## WHAT YOU HAVE TO DO
Exactly and in full, give the records again.

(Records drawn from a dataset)

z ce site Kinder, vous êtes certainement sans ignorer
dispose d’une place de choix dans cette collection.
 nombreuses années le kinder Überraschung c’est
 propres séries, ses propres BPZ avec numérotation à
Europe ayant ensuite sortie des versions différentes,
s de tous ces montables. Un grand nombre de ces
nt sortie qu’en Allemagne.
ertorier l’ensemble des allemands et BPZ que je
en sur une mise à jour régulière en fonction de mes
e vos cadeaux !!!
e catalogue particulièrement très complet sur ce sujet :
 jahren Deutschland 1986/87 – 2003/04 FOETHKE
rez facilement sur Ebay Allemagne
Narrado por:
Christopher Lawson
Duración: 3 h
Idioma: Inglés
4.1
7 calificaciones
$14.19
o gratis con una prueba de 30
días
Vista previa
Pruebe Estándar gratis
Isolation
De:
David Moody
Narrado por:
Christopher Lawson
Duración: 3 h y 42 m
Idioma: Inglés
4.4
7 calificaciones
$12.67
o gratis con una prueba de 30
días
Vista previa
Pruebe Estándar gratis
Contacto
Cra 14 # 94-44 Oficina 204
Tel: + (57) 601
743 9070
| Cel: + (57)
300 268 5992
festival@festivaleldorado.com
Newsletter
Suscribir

## TASK SOLUTION
z ce site Kinder, vous êtes certainement sans ignorer
dispose d’une place de choix dans cette collection.
 nombreuses années le kinder Überraschung c’est
 propres séries, ses propres BPZ avec numérotation à
Europe ayant ensuite sortie des versions différentes,
s de tous ces montables. Un grand nombre de ces
nt sortie qu’en Allemagne.
ertorier l’ensemble des allemands et BPZ que je
en sur une mise à jour régulière en fonction de mes
e vos cadeaux !!!
e catalogue particulièrement très complet sur ce sujet :
 jahren Deutschland 1986/87 – 2003/04 FOETHKE
rez facilement sur Ebay Allemagne
Narrado por:
Christopher Lawson
Duración: 3 h
Idioma: Inglés
4.1
7 calificaciones
$14.19
o gratis con una prueba de 30
días
Vista previa
Pruebe Estándar gratis
Isolation
De:
David Moody
Narrado por:
Christopher Lawson
Duración: 3 h y 42 m
Idioma: Inglés
4.4
7 calificaciones
$12.67
o gratis con una prueba de 30
días
Vista previa
Pruebe Estándar gratis
Contacto
Cra 14 # 94-44 Oficina 204
Tel: + (57) 601
743 9070
| Cel: + (57)
300 268 5992
festival@festivaleldorado.com
Newsletter
Suscribir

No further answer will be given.